CBM eligibility is reviewable on appeal

The Federal Circuit had previously held that the PTAB’s institution decision is final and non- appealable (In re Cuozzo Speed Technologies, LLC, 778 F.3d 1271 (Fed. Cir. Feb. 4, 2015), revised Jul. 8, 2015). But even though CBM eligibility is determined at the institution stage, the Versata court held that CBM eligibility was nonetheless reviewable after final written decision.

The case turned on whether an issue – such as whether a patent qualifies as a “covered business method patent” under the statute – is “part of or a predicate to the ultimate merits” of the case. That is, does the issue affect whether the PTAB has authorization to invalidate a patent? Here, the majority panel stated that CBM eligibility is such a threshold issue. If a patent is not CBM eligible in the first place, then the PTAB would have no statutory authority to invalidate the patent – and any overstepping of authority by an agency is generally reviewable by the courts.

In reconciling this holding with Cuozzo, the court noted that the issues were different. In Cuozzo, the court said, the PTAB’s ultimate “authority to invalidate” was not in question – only the appropriateness of the prior art grounds used to invalidate.

Judge Hughes dissented from this finding, reading the statute to bar review of any part of the institution decision. He felt that a presumption of judicial review was overcome by the statute, and that the majority effectively rewrote the statute in separating “invalidation authority” issues from the institution decision.

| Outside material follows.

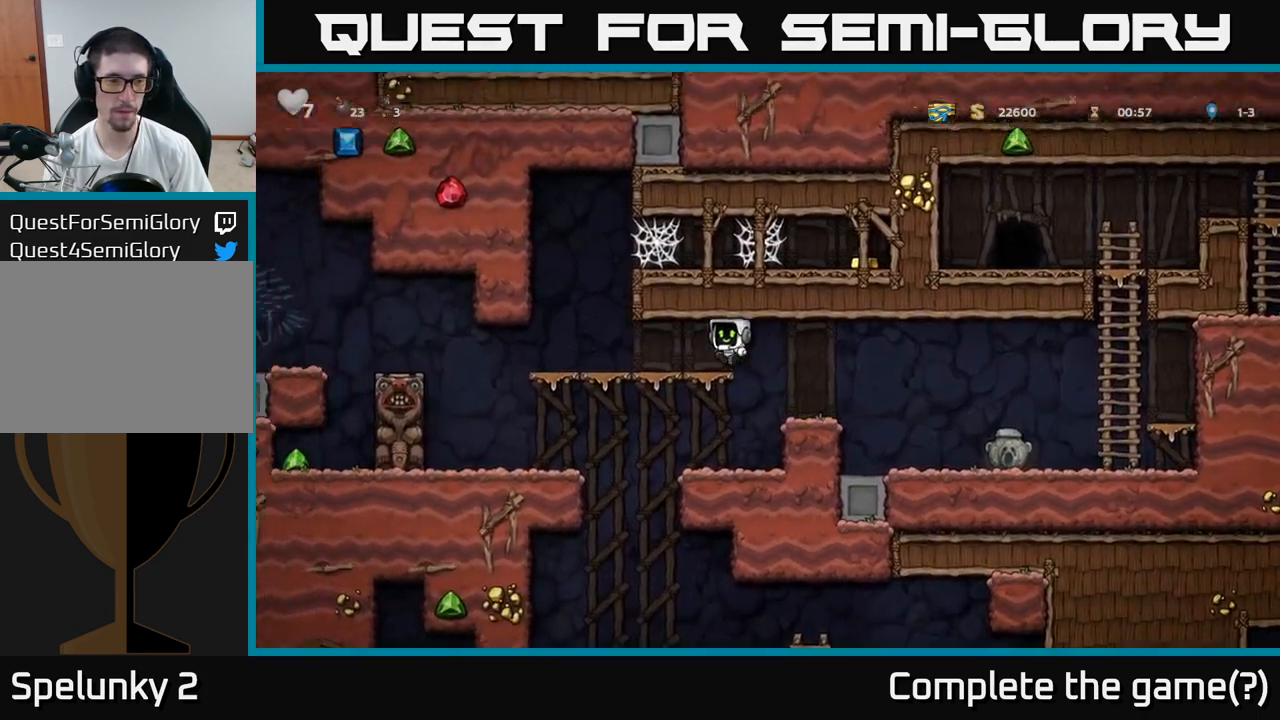
{"buttons": [], "left_stick": "right", "events": [[267, "A", "down"], [283, "left_stick", "right"], [467, "A", "up"]]}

It remains to be seen whether an en banc rehearing will be held to address this issue further.

CBM institution based on § 101 is reviewable on appeal

Using the same rationale, because the merits of the invalidity decision depend on the § 101 analysis, the majority panel also held that a decision to institute under § 101 is reviewable. “The authority of the PTAB under the relevant statutes to apply § 101 law to the claims under review goes to the power of the PTAB to decide the case presented to it.” Further, the Federal Circuit confirmed that § 101 is a “condition of patentability” and thus a proper basis for CBM review, noting that to decide otherwise would be contrary to the purpose of § 18, the portion of the America Invents Act that provides for the CBM program.

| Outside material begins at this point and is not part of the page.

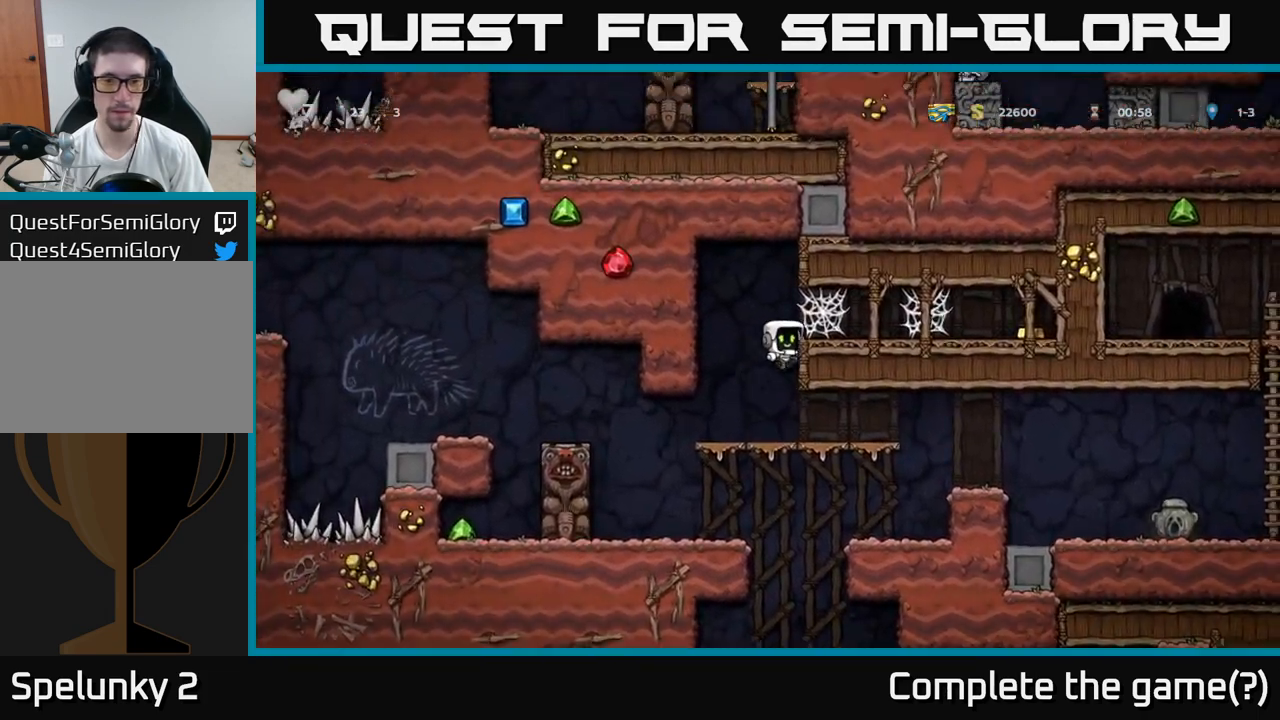
{"buttons": [], "left_stick": "right", "events": [[133, "A", "down"], [233, "A", "up"], [400, "A", "down"], [450, "A", "up"]]}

The CBM definition is not limited to the financial sector

Versata had argued that the definition of a “covered business method patent” should be limited to products or services from the financial sector. The Federal Circuit disagreed. Though the court noted that the USPTO missed an opportunity to clarify the statute through its rulemaking, the court found no such limitations within the words of the definition. Instead, the definition “on its face covers a wide range of finance-related activities.” The court again pointed out that such a restriction would be contrary to the purpose of § 18.

The Federal Circuit is also confused by the term “technological invention”

Patents directed to “technological inventions” are excepted from CBM eligibility. As defined in the USPTO rules, “a ‘technological invention’ is one in which ‘the claimed subject matter as a whole recites a technological feature that is novel and unobvious over the prior art; and solves a technical problem using a technical solution.’” The Federal Circuit takes issue with this definition, saying that there is “little cause” to support the “novel and unobvious” determination at such early stages. Regarding the problem/solution factor, the court states, “[d]efining a term in terms of itself does not seem to offer much help.” But, the court also notes that the USPTO was given broad authority to set the definition to its own liking. As such, the court declined to explore the outer bounds of the rule, noting that Versata’s patent does not fall within the exception, “whatever that exception may otherwise mean.”

CBM claims are construed under the broadest reasonable interpretation

In accordance with the Cuozzo decision, the court confirmed that the PTAB’s use of BRI was proper.